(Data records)
_ _ _ _
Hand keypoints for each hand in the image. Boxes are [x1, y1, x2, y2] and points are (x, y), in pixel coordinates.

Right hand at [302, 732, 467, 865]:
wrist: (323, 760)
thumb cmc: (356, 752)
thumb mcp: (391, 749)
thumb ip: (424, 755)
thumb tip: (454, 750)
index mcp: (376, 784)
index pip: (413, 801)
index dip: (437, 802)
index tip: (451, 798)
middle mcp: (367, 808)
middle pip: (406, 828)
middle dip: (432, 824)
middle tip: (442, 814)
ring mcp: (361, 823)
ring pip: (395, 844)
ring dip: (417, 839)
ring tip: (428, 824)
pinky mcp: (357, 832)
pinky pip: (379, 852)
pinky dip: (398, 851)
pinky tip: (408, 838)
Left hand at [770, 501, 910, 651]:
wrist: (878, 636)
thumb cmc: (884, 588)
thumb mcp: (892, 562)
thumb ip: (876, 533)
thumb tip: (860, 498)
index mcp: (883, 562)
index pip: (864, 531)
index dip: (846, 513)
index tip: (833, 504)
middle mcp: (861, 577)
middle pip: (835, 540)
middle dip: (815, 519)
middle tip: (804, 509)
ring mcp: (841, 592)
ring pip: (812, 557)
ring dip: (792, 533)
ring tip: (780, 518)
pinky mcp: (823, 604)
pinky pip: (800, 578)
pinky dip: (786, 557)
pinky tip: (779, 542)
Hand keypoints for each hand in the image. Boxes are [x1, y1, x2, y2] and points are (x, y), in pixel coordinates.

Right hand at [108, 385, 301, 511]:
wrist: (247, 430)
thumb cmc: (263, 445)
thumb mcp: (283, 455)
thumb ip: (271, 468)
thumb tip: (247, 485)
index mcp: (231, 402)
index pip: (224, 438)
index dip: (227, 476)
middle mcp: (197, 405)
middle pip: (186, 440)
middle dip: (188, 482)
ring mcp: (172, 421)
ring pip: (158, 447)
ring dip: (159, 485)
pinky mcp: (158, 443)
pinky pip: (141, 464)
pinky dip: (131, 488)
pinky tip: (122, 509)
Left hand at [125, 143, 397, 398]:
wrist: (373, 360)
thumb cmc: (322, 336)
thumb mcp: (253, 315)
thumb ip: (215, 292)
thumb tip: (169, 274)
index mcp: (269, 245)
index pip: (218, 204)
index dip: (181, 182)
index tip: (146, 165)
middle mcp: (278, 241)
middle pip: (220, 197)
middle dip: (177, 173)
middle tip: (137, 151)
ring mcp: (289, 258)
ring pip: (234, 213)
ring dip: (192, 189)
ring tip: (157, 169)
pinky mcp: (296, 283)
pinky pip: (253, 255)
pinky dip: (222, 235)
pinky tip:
_ _ _ _
_WORK REQUEST_
Write out exactly the lines that begin at the one containing "thumb ip: (271, 468)" and continue through the last line of the data, and only those.

_WRITTEN REPLY_
thumb ip: (271, 468)
thumb tip: (247, 485)
index mcp: (231, 402)
index pip: (224, 438)
index dip: (227, 476)
middle mcp: (197, 405)
middle pip: (186, 440)
middle dip: (188, 482)
ring mcp: (172, 421)
ring pip: (158, 447)
ring dip: (159, 485)
pinky mcp: (158, 443)
pinky pip: (141, 464)
pinky dip: (131, 488)
pinky tip: (122, 509)
Left hand at [125, 143, 397, 398]:
wrist: (373, 360)
thumb cmc: (322, 336)
thumb mcp: (253, 315)
thumb ip: (215, 292)
thumb tip: (169, 274)
index mcp: (269, 245)
index pip: (218, 204)
index dip: (181, 182)
index tip: (146, 165)
middle mcp: (278, 241)
middle pip: (220, 197)
middle dip: (177, 173)
middle tip: (137, 151)
ring mcp: (289, 258)
ring pip: (234, 213)
ring dip: (192, 189)
ring tip: (157, 169)
pinky mcp: (296, 283)
pinky pip: (253, 255)
pinky dip: (222, 235)
pinky tip:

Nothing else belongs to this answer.